The SlipStream Genesis is a family of American, strut-braced, high wing, pusher configuration, tricycle gear aircraft, produced in kit form, for amateur construction. Designed by Chuck Hamilton, the series were originally produced by Innovation Engineering of Davenport, Iowa and more recently by SlipStream International of Wautoma, Wisconsin.

==Design and development==
Developed in 1991 for the homebuilt aircraft market, the Genesis is built from aluminium tubing, riveted together using stainless steel gussets for support. The tail surfaces are suspended from a distinctive series of four tubes that curve to allow clearance for the pusher propeller. The wings and tail surfaces are covered with doped aircraft fabric or optionally with pre-sewn Dacron sailcloth envelopes.

The series is unusual in having control yokes in place of the more common control sticks used on this class of aircraft.

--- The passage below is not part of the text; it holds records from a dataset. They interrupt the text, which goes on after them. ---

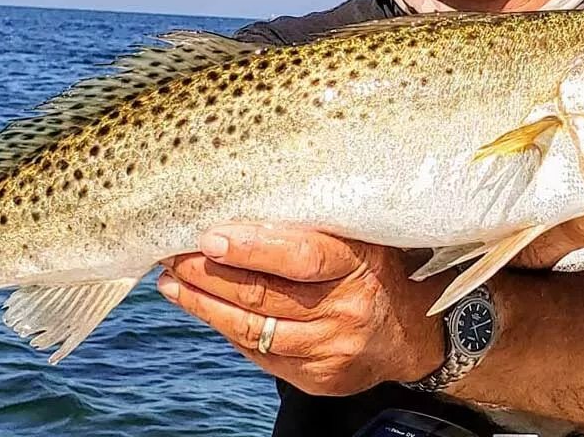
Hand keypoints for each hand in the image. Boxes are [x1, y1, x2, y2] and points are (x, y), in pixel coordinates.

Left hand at [157, 225, 446, 395]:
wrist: (412, 330)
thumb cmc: (373, 267)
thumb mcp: (357, 234)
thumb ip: (311, 222)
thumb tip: (240, 203)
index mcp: (358, 263)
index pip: (301, 256)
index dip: (251, 248)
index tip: (208, 236)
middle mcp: (346, 310)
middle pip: (264, 295)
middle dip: (208, 274)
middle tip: (172, 254)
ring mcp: (331, 350)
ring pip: (252, 329)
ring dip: (203, 305)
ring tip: (171, 282)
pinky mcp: (317, 379)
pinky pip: (259, 353)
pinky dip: (225, 329)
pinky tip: (202, 307)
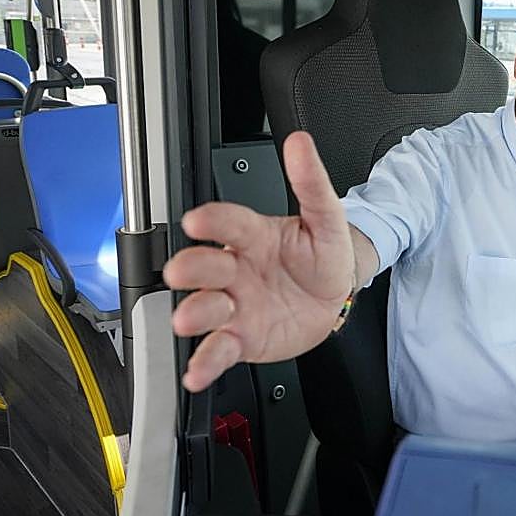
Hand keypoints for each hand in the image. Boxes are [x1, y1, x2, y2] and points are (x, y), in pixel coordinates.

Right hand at [163, 131, 353, 391]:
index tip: (197, 220)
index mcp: (252, 236)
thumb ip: (312, 182)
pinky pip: (218, 350)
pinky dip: (204, 363)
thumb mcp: (326, 216)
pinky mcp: (241, 337)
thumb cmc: (321, 253)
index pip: (228, 223)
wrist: (334, 294)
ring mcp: (235, 305)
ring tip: (188, 319)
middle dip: (190, 268)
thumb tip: (300, 143)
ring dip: (193, 313)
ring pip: (205, 308)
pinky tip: (196, 372)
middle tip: (181, 271)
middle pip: (205, 265)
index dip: (212, 221)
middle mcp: (235, 270)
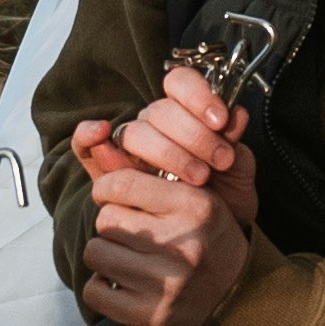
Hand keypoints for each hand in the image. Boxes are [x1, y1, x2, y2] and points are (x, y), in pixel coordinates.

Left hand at [68, 116, 270, 325]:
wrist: (238, 290)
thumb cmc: (204, 233)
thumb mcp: (189, 193)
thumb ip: (140, 168)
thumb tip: (91, 132)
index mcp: (196, 206)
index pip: (121, 184)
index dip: (108, 188)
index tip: (114, 195)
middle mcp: (184, 244)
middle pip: (106, 219)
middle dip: (112, 223)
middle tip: (132, 232)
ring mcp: (170, 283)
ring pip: (96, 253)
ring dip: (106, 254)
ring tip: (129, 257)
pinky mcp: (154, 315)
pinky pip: (95, 291)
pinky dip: (102, 287)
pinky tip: (123, 284)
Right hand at [98, 58, 254, 195]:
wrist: (209, 241)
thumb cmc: (223, 202)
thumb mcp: (238, 174)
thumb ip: (235, 143)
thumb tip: (236, 114)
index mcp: (185, 114)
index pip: (180, 83)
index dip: (198, 95)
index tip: (221, 120)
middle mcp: (154, 126)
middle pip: (160, 111)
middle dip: (193, 135)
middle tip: (220, 162)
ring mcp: (128, 147)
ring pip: (135, 132)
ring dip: (166, 151)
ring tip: (198, 177)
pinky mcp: (104, 170)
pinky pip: (86, 146)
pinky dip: (87, 136)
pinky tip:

The Genesis can be fitted with floats or skis. Options include larger fuel capacity, electrically-operated flaperons and trim, wheel pants and ballistic parachute.

==Variants==
- Genesis
Initial two-seat model for the homebuilt market. Acceptable power range is 50 to 100 hp and engines used include 50 hp Rotax 503, 64 hp Rotax 582, 80 hp Rotax 912UL, 100 hp Rotax 912ULS and 115 hp Rotax 914. First flown in 1992. 200 were reported completed by 2011 and the type remains in production.
- Genesis XL
Two-seat model for the homebuilt market with wider chord wing. Acceptable power range is 50 to 100 hp and engines used include 50 hp Rotax 503, 64 hp Rotax 582, 80 hp Rotax 912UL, 100 hp Rotax 912ULS and 115 hp Rotax 914.
- Revelation
Two-seat ultralight trainer. Structurally identical to the Genesis, but with a simplified semi-enclosed cockpit, no doors and a longer 30.7 ft wingspan. Standard engine is the 50 hp Rotax 503, with other engines up to 115 hp optional, including the 64 hp Rotax 582, 80 hp Rotax 912UL, 100 hp Rotax 912ULS, 115 hp Rotax 914 and the 81 hp Verner 133M. Some examples have also used the 73 hp Subaru EA-81 engine. 150 were reported completed by 2011 and the type remains in production.
- Skyblaster
Two-seat, twin engined model for the homebuilt market, powered by two 50 hp Rotax 503 engines, mounted in push-pull configuration. Four reported built by 2001, the model is no longer in production.
- SkyQuest
Two-seat, twin engined model for the homebuilt market, powered by two 50 hp Rotax 503 engines, mounted in pusher configuration, with the second engine mounted above the cabin. First flown in 1996, seven were reported as completed in 2003, it is no longer in production.
- Scepter
Single-seat, single- engined model for the homebuilt market, powered by a standard 40 hp Rotax 447 engine, mounted in pusher configuration. Other engines used include the 50 hp Rotax 503 and 45 hp Zanzottera MZ 201. Twenty were reported completed by 2004, the type is no longer in production.
- Ultra Sport
Two-seat development of the Revelation for the US light-sport aircraft market, powered by a standard 60 hp HKS 700E engine. Four had been completed and flown by 2011.